Provincial Environment Department staff issued multiple summary offence tickets and directives to Aspotogan Ridge last year.
The charges were laid after complaints by the District of Chester about silt being released into Trout Point Lake. The municipality also introduced a water quality monitoring program at the lake last year.
Those Belgians just can’t get a break.
“Nova Scotia has a race problem,” writes Stephen Kimber:
We like to believe the bad old days — segregated schools, movie theatres that wouldn’t allow blacks like Viola Desmond to sit in the white section, the Africville relocation — are now historic artifacts to be mea culpa-ed during African Nova Scotia Month each year — and then forgotten for the next 11.
No public meetings.
Legislature sits (1–10pm, Province House)
Marine Ecology (11:30am, Slonim Conference Room, Goldberg Computer Science Building) — Boris Worm and Derek Tittensor will speak on “Applications in Marine Ecology and Conservation”:
In this presentation we will highlights cutting-edge questions and topics in marine ecology and conservation, many of which require advanced computational resources and problem-solving skills.

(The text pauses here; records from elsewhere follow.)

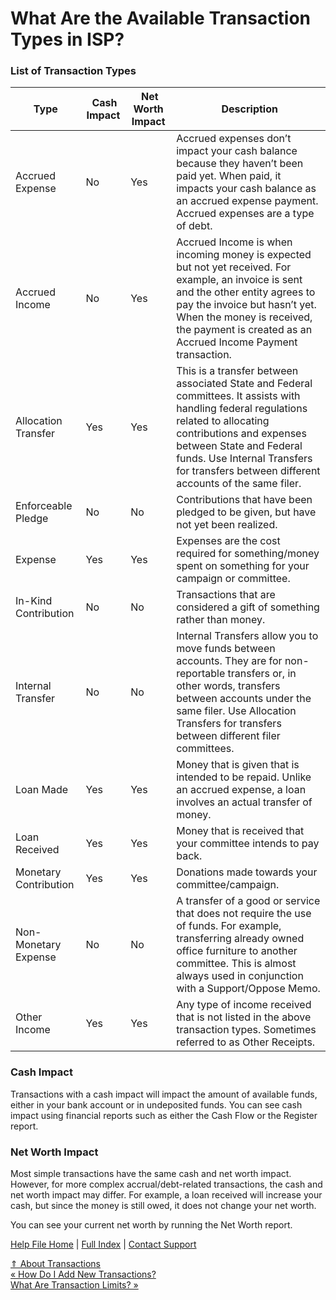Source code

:  What Are the Available Transaction Types in ISP?
==========

### List of Transaction Types ###

|        Type         | Cash Impact| Net Worth Impact|                                                                                                                                     Description                                                                                                                                     |
|---------------------|------------|-----------------|-------------------------------------------------------------------------------------------------------------------------------------------------------------------------------------------------------------------------------------------------------------------------------------|
|   Accrued Expense   |     No     |       Yes       |                                           Accrued expenses don’t impact your cash balance because they haven’t been paid yet. When paid, it impacts your cash balance as an accrued expense payment. Accrued expenses are a type of debt.                                           |
|   Accrued Income    |     No     |       Yes       |         Accrued Income is when incoming money is expected but not yet received. For example, an invoice is sent and the other entity agrees to pay the invoice but hasn’t yet. When the money is received, the payment is created as an Accrued Income Payment transaction.         |
| Allocation Transfer |    Yes     |       Yes       |This is a transfer between associated State and Federal committees. It assists with handling federal regulations related to allocating contributions and expenses between State and Federal funds. Use Internal Transfers for transfers between different accounts of the same filer.|
| Enforceable Pledge  |     No     |       No        |                                                                                                  Contributions that have been pledged to be given, but have not yet been realized.                                                                                                  |
|       Expense       |    Yes     |       Yes       |                                                                                        Expenses are the cost required for something/money spent on something for your campaign or committee.                                                                                        |
|In-Kind Contribution |     No     |       No        |                                                                                                       Transactions that are considered a gift of something rather than money.                                                                                                       |
|  Internal Transfer  |     No     |       No        |                 Internal Transfers allow you to move funds between accounts. They are for non-reportable transfers or, in other words, transfers between accounts under the same filer. Use Allocation Transfers for transfers between different filer committees.                  |
|      Loan Made      |    Yes     |       Yes       |                                                                             Money that is given that is intended to be repaid. Unlike an accrued expense, a loan involves an actual transfer of money.                                                                              |
|    Loan Received    |    Yes     |       Yes       |                                                                                                           Money that is received that your committee intends to pay back.                                                                                                           |
|Monetary Contribution|    Yes     |       Yes       |                                                                                                                   Donations made towards your committee/campaign.                                                                                                                   |
|Non-Monetary Expense |     No     |       No        |                            A transfer of a good or service that does not require the use of funds. For example, transferring already owned office furniture to another committee. This is almost always used in conjunction with a Support/Oppose Memo.                             |
|    Other Income     |    Yes     |       Yes       |                                                                               Any type of income received that is not listed in the above transaction types. Sometimes referred to as Other Receipts.                                                                               |

###  Cash Impact  ###

Transactions with a cash impact will impact the amount of available funds, either in your bank account or in undeposited funds. You can see cash impact using financial reports such as either the Cash Flow or the Register report.

### Net Worth Impact ###

Most simple transactions have the same cash and net worth impact. However, for more complex accrual/debt-related transactions, the cash and net worth impact may differ. For example, a loan received will increase your cash, but since the money is still owed, it does not change your net worth.

You can see your current net worth by running the Net Worth report.

[Help File Home](/help/) | [Full Index](/Help-File-Directory/) | [Contact Support](mailto:support@ISPolitical.com)

[⇑ About Transactions](/About-Transactions)  
[« How Do I Add New Transactions?](/How-Do-I-Add-New-Transactions)  
[What Are Transaction Limits? »](/What-Are-Transaction-Limits)
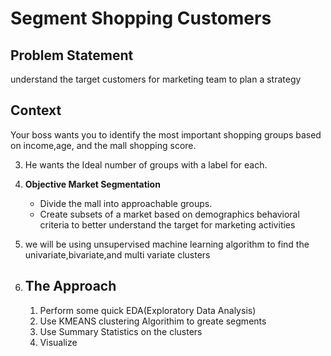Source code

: # Segment Shopping Customers 

## Problem Statement 
understand the target customers for marketing team to plan a strategy

## Context
Your boss wants you to identify the most important shopping groups
based on income,age, and the mall shopping score.

3. He wants the Ideal number of groups with a label for each.

4. <b>Objective Market Segmentation</b>
    * Divide the mall into approachable groups.
    * Create subsets of a market based on demographics behavioral
      criteria to better understand the target for marketing activities


5. we will be using unsupervised machine learning  algorithm to find the univariate,bivariate,and multi variate clusters

6. ## The Approach
    1. Perform some quick EDA(Exploratory Data Analysis)
    2. Use KMEANS clustering Algorithim to greate segments
    3. Use Summary Statistics on the clusters
    4. Visualize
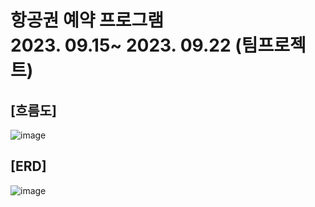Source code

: # 항공권 예약 프로그램<br> 2023. 09.15~ 2023. 09.22 (팀프로젝트)

## [흐름도]
![image](https://github.com/nobley3/flightReservation_Project/assets/121958909/92aab92f-a338-47d8-92a0-199c103f795f)

## [ERD]
![image](https://github.com/nobley3/flightReservation_Project/assets/121958909/278d33cf-773e-4a41-b623-36599a389a2c)
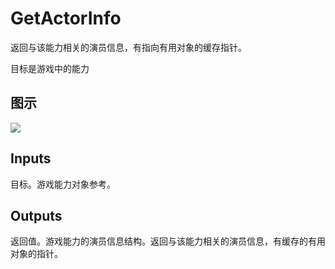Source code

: # GetActorInfo

返回与该能力相关的演员信息，有指向有用对象的缓存指针。

目标是游戏中的能力

## 图示

![]($-20221218-17320488.png)

## Inputs

目标。游戏能力对象参考。 

## Outputs

返回值。游戏能力的演员信息结构。返回与该能力相关的演员信息，有缓存的有用对象的指针。
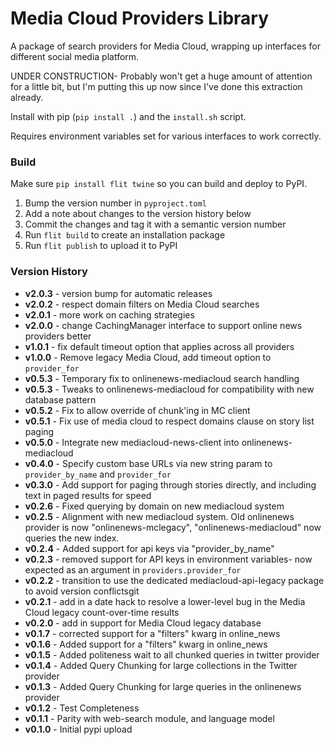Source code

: Media Cloud Providers Library
=============================

A package of search providers for Media Cloud, wrapping up interfaces for different social media platform.

UNDER CONSTRUCTION- Probably won't get a huge amount of attention for a little bit, but I'm putting this 
up now since I've done this extraction already.

Install with pip (`pip install .`) and the `install.sh` script. 

Requires environment variables set for various interfaces to work correctly.


### Build

Make sure `pip install flit twine` so you can build and deploy to PyPI.

1. Bump the version number in `pyproject.toml`
2. Add a note about changes to the version history below
3. Commit the changes and tag it with a semantic version number
4. Run `flit build` to create an installation package
5. Run `flit publish` to upload it to PyPI

### Version History
* __v2.0.3__ - version bump for automatic releases
* __v2.0.2__ - respect domain filters on Media Cloud searches
* __v2.0.1__ - more work on caching strategies  
* __v2.0.0__ - change CachingManager interface to support online news providers better  
* __v1.0.1__ - fix default timeout option that applies across all providers 
* __v1.0.0__ - Remove legacy Media Cloud, add timeout option to `provider_for` 
* __v0.5.3__ - Temporary fix to onlinenews-mediacloud search handling 
* __v0.5.3__ - Tweaks to onlinenews-mediacloud for compatibility with new database pattern
* __v0.5.2__ - Fix to allow override of chunk'ing in MC client 
* __v0.5.1__ - Fix use of media cloud to respect domains clause on story list paging
* __v0.5.0__ - Integrate new mediacloud-news-client into onlinenews-mediacloud
* __v0.4.0__ - Specify custom base URLs via new string param to `provider_by_name` and `provider_for` 
* __v0.3.0__ - Add support for paging through stories directly, and including text in paged results for speed
* __v0.2.6__ - Fixed querying by domain on new mediacloud system
* __v0.2.5__ - Alignment with new mediacloud system. Old onlinenews provider is now "onlinenews-mclegacy", "onlinenews-mediacloud" now queries the new index.
* __v0.2.4__ - Added support for api keys via "provider_by_name"
* __v0.2.3__ - removed support for API keys in environment variables- now expected as an argument in `providers.provider_for`
* __v0.2.2__ - transition to use the dedicated mediacloud-api-legacy package to avoid version conflictsgit
* __v0.2.1__ - add in a date hack to resolve a lower-level bug in the Media Cloud legacy count-over-time results
* __v0.2.0__ - add in support for Media Cloud legacy database
* __v0.1.7__ - corrected support for a "filters" kwarg in online_news
* __v0.1.6__ - Added support for a "filters" kwarg in online_news
* __v0.1.5__ - Added politeness wait to all chunked queries in twitter provider
* __v0.1.4__ - Added Query Chunking for large collections in the Twitter provider
* __v0.1.3__ - Added Query Chunking for large queries in the onlinenews provider
* __v0.1.2__ - Test Completeness
* __v0.1.1__ - Parity with web-search module, and language model
* __v0.1.0__ - Initial pypi upload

Collaborations with computer scientists are becoming a major engine for innovation in these fields. We will discuss in some detail previous and ongoing work done in collaboration with Microsoft Research, Google, and the Computer Science Department at Dalhousie. Such collaborations will need to be strengthened and expanded if and when the proposed CFREF grant proposal is successful.
In the harbour
5am: Bahri Hofuf, ro-ro cargo, arrives at Fairview Cove from Baltimore
6:15am: Oceanex Connaigra, ro-ro cargo, arrives at Pier 41 from St. John’s
7:30am: CSL Metis, bulker, arrives at National Gypsum from Baltimore
9:30am: Primus, container ship, arrives at Pier 42 from Lexoes, Portugal
10am: OOCL Italy, container ship, arrives at Fairview Cove from Cagliari, Italy
11:30am: Bahri Hofuf, ro-ro cargo, sails from Fairview Cove to sea
11:30am: BBC Xingang, cargo ship, sails from Pier 31 to sea
5:30pm: Toreador, car carrier, arrives at Pier 31 from Southhampton, England
6pm: Ijsselborg, cargo ship, sails from Pier 27 to sea
6pm: Primus, container ship, sails from Pier 42 to sea
I’m still wondering where that weekend went.